Usando la información:
[A] Según el texto sobre la isla, ¿cuántos panegiri se celebran al año?
[B] Prolonga el texto sobre la isla a partir de su última oración.

Con mucha personalidad propia. Sobre la plaza de porta reina el café de Giorgos,
a quien conocí hace años en mi primera visita a la isla. Sigue siendo charlatán
y jartible pero el exceso continuo de alcohol ha mermado sus capacidades. Ahora
sólo lo dejan beber Fanta y empieza a perder la cabeza.
Toda la gente de
la isla se conoce. Y todos se encuentran en los panegiri. Hay cuatro panegiri
al año, cada uno en una iglesia aislada y la dinámica es la misma de todas las
islas griegas. Se ponen largas mesas en el patio de la iglesia. Unas señora
voluntarias preparan comida, y los hombres las sirven gratuitamente. El público
paga por las bebidas nada más y con eso se sufraga el mantenimiento de la
ermita. Hay música tradicional en directo, normalmente acompañada de lira
cretense, que es una especie de violín de la zona. El baile es siempre en
mismo, en uno o carios círculos concéntricos en los que se junta gente de todo
tipo. Siempre empiezan liderando el baile personas ya mayores, excelentes
bailarines. A medida que avanza la noche van rebajándose la edad de los
participantes. De madrugada no suele quedar más que jóvenes y todo se vuelve
menos formal.

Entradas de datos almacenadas
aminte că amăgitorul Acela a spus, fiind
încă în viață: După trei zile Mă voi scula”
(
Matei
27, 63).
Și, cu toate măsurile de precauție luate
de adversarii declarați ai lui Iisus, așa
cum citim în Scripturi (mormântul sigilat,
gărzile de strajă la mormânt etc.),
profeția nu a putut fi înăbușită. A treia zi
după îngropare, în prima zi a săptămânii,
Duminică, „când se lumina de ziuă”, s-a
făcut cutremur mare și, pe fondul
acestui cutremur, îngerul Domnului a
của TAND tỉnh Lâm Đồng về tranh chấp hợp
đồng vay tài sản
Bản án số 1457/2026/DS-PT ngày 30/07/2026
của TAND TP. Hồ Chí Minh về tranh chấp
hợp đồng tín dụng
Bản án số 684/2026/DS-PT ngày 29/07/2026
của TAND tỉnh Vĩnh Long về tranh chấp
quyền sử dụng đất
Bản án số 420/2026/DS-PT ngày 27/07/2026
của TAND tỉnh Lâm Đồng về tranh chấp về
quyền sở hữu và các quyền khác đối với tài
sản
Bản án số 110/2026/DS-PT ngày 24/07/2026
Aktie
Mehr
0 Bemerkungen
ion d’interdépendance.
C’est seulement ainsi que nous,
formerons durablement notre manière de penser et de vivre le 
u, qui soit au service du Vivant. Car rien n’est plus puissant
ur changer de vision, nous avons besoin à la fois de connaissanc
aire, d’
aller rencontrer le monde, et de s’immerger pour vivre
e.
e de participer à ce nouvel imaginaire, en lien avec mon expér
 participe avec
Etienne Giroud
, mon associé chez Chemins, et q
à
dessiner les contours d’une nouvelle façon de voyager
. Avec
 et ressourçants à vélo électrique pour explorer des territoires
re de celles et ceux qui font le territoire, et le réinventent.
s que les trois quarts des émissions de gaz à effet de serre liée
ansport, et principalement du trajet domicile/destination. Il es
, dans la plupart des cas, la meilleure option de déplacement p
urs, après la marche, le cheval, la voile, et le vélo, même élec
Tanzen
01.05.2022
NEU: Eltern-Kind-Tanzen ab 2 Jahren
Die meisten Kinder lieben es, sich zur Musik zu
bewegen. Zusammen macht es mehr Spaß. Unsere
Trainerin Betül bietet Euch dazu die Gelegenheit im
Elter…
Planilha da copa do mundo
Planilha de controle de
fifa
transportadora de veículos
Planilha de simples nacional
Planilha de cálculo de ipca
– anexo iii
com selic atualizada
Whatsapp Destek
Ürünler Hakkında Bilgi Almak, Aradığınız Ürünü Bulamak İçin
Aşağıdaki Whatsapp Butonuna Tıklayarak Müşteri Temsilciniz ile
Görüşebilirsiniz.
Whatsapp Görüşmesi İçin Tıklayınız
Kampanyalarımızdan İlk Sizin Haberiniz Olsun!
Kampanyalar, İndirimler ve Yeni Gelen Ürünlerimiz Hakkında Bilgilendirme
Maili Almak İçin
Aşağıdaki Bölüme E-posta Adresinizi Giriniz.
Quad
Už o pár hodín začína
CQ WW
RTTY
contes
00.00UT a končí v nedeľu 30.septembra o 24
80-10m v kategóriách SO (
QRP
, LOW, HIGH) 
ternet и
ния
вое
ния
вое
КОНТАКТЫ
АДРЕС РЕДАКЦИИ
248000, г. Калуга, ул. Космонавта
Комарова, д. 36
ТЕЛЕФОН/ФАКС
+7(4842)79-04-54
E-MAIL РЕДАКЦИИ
--
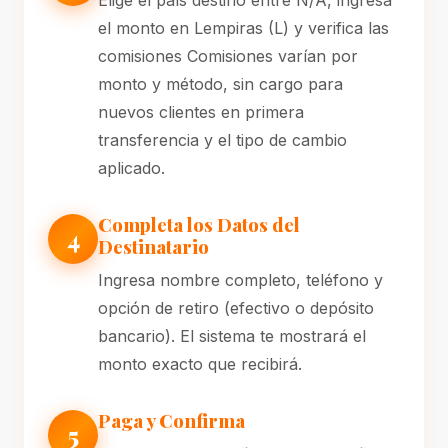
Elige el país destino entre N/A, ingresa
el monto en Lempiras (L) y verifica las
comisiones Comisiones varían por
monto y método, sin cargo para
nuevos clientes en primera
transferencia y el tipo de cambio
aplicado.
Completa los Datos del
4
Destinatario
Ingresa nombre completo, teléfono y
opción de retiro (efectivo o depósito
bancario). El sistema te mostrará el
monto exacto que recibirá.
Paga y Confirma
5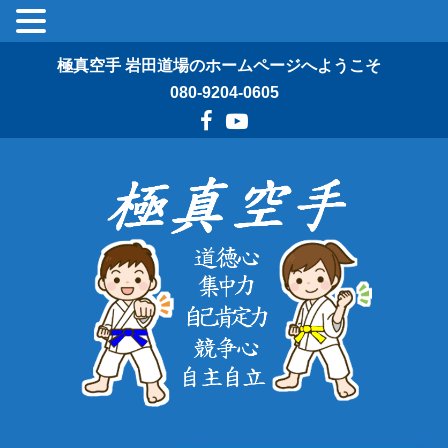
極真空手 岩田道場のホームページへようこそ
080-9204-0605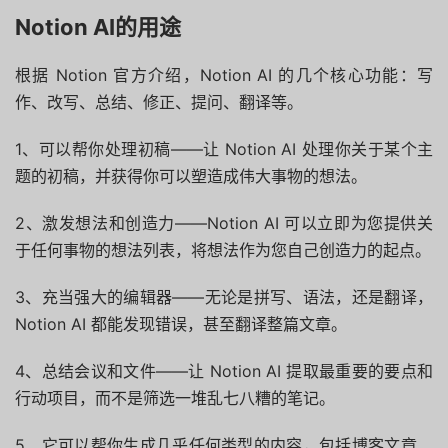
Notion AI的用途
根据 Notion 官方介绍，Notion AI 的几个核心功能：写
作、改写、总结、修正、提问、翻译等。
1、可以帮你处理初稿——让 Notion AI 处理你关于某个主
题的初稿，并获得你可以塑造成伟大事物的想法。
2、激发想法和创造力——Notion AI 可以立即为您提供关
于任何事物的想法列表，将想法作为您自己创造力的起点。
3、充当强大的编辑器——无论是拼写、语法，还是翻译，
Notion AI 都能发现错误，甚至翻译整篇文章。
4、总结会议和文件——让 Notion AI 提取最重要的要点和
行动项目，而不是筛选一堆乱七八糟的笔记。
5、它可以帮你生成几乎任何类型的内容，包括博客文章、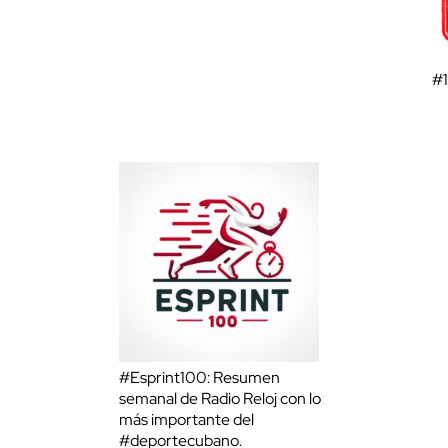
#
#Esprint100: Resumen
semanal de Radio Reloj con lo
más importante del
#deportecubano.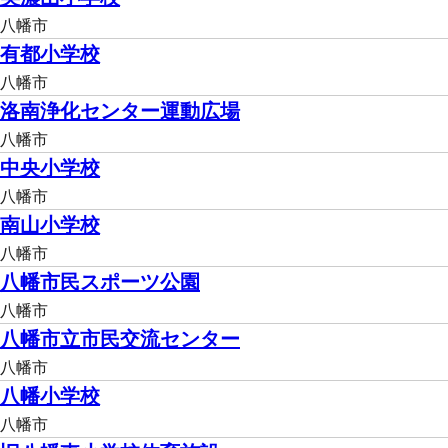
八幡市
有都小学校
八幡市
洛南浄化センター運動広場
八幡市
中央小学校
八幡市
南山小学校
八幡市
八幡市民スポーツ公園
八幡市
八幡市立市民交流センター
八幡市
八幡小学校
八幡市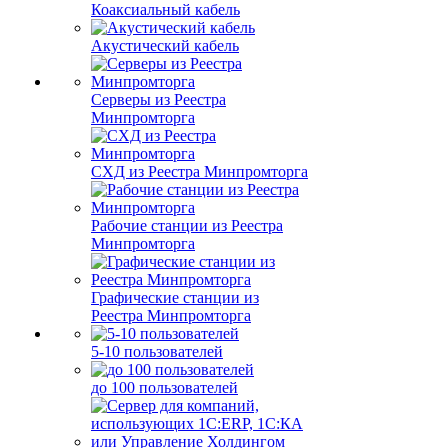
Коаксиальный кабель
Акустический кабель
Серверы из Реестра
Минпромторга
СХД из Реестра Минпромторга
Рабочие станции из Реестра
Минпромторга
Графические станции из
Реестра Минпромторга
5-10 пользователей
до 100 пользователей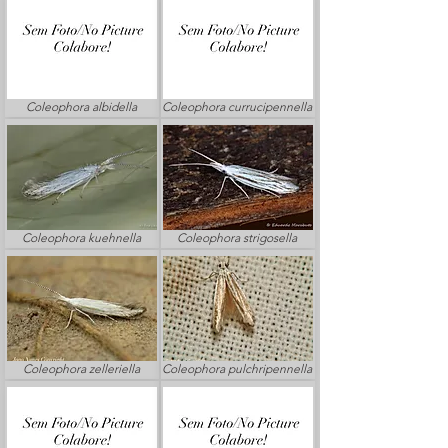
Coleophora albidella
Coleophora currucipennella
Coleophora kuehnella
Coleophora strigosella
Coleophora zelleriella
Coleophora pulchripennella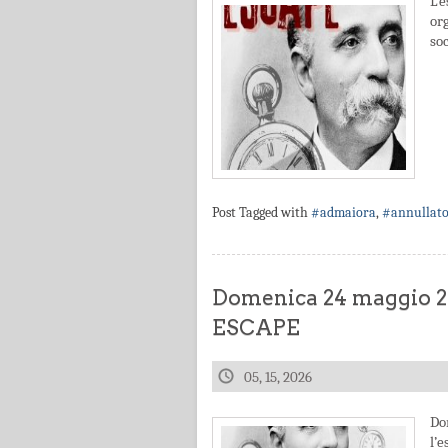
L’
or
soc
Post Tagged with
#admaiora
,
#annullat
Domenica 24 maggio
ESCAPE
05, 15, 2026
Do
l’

Respuestas escritas:
[A] Cuatro, cada uno en una iglesia aislada.

[B]
Estuvimos en el
panegiri de final de julio en la iglesia de San Pantaleón en Avlaki y vimos a
toda la gente que conocemos de la isla: los camareros y parroquianos del bar el
oasis, en la playa de Lies, que es el centro de los hippies que vienen en
verano desde Atenas a acampar en la playa. El rico dueño de una casa en Emporio
que la ha arreglado con todo lujo y se pasa el día al sol en la puerta o en su
yate de Paloi. Pipo, la hija de Manos, el dueño de la tienda de alquiler de
motos y coches que hay en el puerto y que es toda energía. El hijo del guarda
del cráter de Stéfano, que gestiona el bar del cráter y que se hizo famoso como
protagonista de una película de Eleni Alexandraki sobe la nostalgia rodada en
la isla. El camarero de una de los abres de plaza porta en Nikia, que tiene una
sospechosa pinta de seminarista ortodoxo…
Y conocimos al
señor Nikos. Tiene 98 años, es de Nikia y vive en Nueva York. De joven trabajó
como pescador en Paloi y Mandraki, pero tuvo que emigrar. Desde que se jubiló,
todos los veranos consigue que su hija la traiga de vuelta a Nísiros para,
entre otras cosas, venir al panegiri. Aunque no anda muy bien se desenvuelve
con su bastón entre las mesas consiguiendo donaciones para la ermita y
saludando a todo el mundo como si quisiera agarrar cada trocito de la vida de
la isla para tenerlo siempre consigo. A ratos se apoya en un enorme Quercus para
mirar a la gente que baila. El árbol lo plantó su padre hace más de un siglo.
Esa es la manera en la que en Nísiros pasa el tiempo, con una continuidad
pasmosa entre el presente y el pasado. Cosas de las islas pequeñas de esta parte del mundo.